Saturday, October 9, 2010

I, Violet. I, Daisy. Original Hilton Sisters Homage

I, Violet. I, Daisy. Painting on two joined pine boards, 16 x 18 inches. Click on image to see the details, varying from the woodgrain itself to almost fabric-like portions.

M Y   A R T — This painting is an homage to Violet and Daisy Hilton, the conjoined twins made famous in the 1930s. They appeared in the cult-classic film, Freaks, and they had a long career singing and dancing in Vaudeville and the legitimate sideshows so popular back then. They even tap danced in a Vaudeville act headed up by Bob Hope. They always referred to themselves as "I, Violet" or "I, Daisy." They each led quite a life, really overcoming their differences from other entertainers. They dyed their hair different colors, had different "suitors" and generally made the best of their lives, as we all hope we can do. 

The sisters were featured in a book I designed years ago, Shocked and Amazed, On and Off the Midway, by James Taylor and Kathleen Kotcher. if you click over to Amazon with this link, make sure you then click on "Look Inside." You'll see the final cover and several interior pages of this black and white book. For some reason, the cover shown on the first Amazon link is an earlier version that didn't make the cut.

My thoughts behind my piece of art are very simple. Violet and Daisy both felt trapped in their attached bodies. They adored each other, but felt boxed in. They loved fine clothes, fine surroundings, but often found themselves on the seedier sides of towns they visited on tour. I painted the flowers in squares, a pseudo polaroid for Violet, and three repetitive boxes for Daisy. They each have their own pine board, but the 2 pieces of wood are joined together. There is a lot of finely detailed painting, dots, stripes, repeated patterns, almost fabric like in places, but much of it appears worn.
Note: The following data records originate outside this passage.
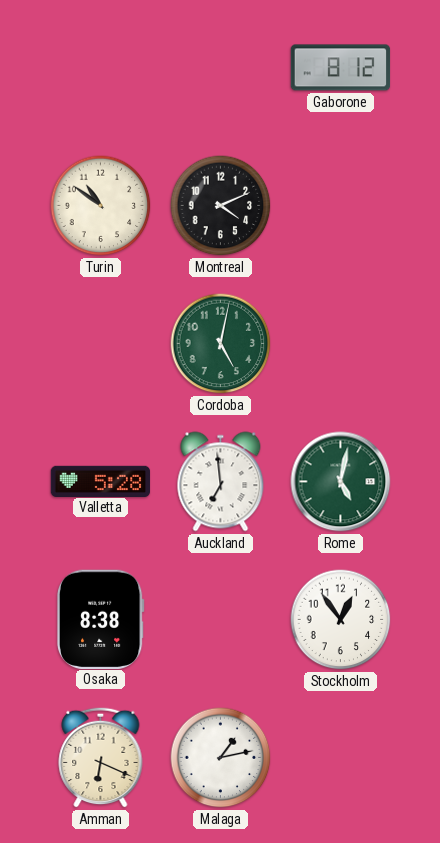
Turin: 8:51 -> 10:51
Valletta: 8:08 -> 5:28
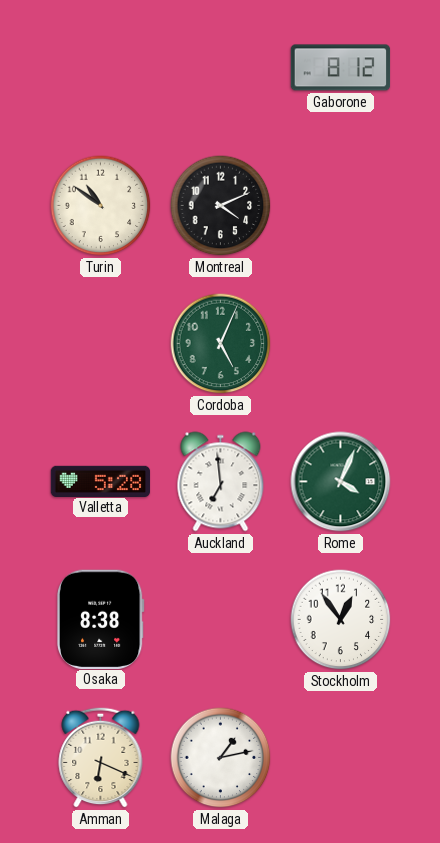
Cordoba: 5:02 -> 5:04
Rome: 5:02 -> 4:04
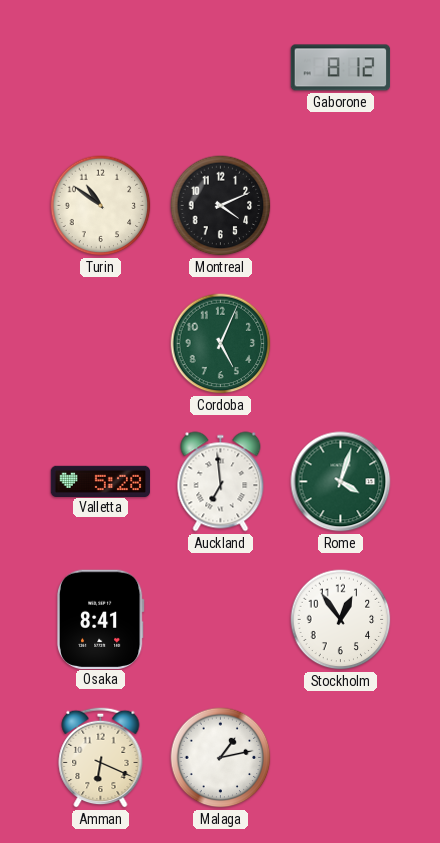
Rome: 4:04 -> 4:03
Osaka: 8:38 -> 8:41
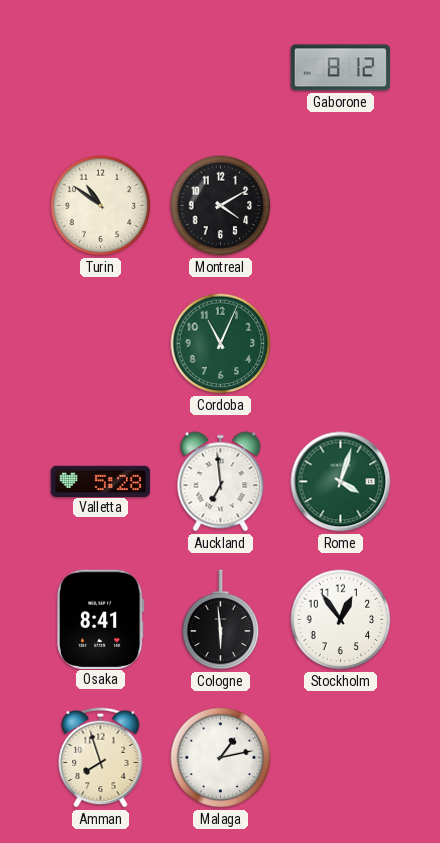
Montreal: 4:11 -> 4:10
Cordoba: 5:04 -> 11:04
Cologne: none -> 5:59
Amman: 6:19 -> 7:57
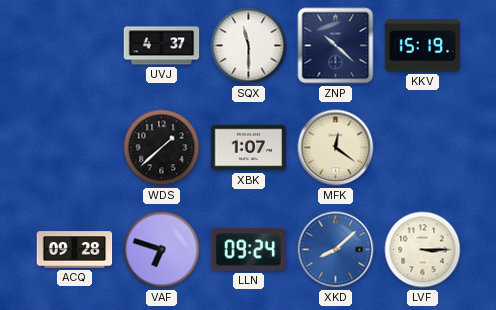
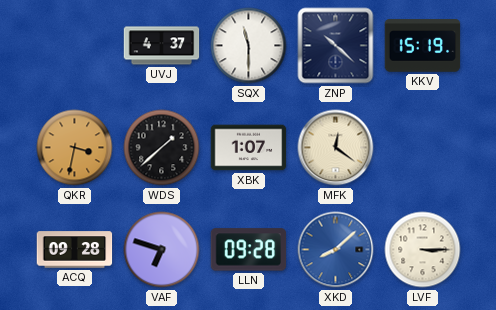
QKR: none -> 3:32
LLN: 09:24 -> 09:28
They couldn't hide their perceived "flaws" and neither can this piece—I left the knots in the wood clearly visible and there is much of the grain of the wood to be seen as well. The colors are similar on each board, but not exact matches, and I was careful to make sure none of the stripes actually cross from one board to another. They valued highly their differences, as most people tended to only see their similarities. I'm proud to say this piece hangs in my friend Mary's home today.

For more on these fabulous sisters, the original Hilton sisters, click over to this link at Wiki.


  1. Brilliant! One of your best.
    You captured the essence of their lives together, yet managed to illustrate the differences that made them unique.




  3. Wow, I can't even imagine being conjoined. I've lived alone since the early '70's, well except for those kids that kept hanging around, I guess the baby ran off to college in '81 or 82. The thought of having to share air space with anyone let alone body space............whew. Really would take strong personalities to be yourself. Might be an interesting read.

    Interesting piece Casey.

  4. SO interesting! I love your interpretation of their lives through your art.
    I also appreciate you sharing your thought process on it...I realize we each need to interpret art for ourselves, but I do love to know what the artist was thinking and what the original intent was.
    (hi X, Granny, AA!)

  5. Hi everybody! Hope your all having a great day!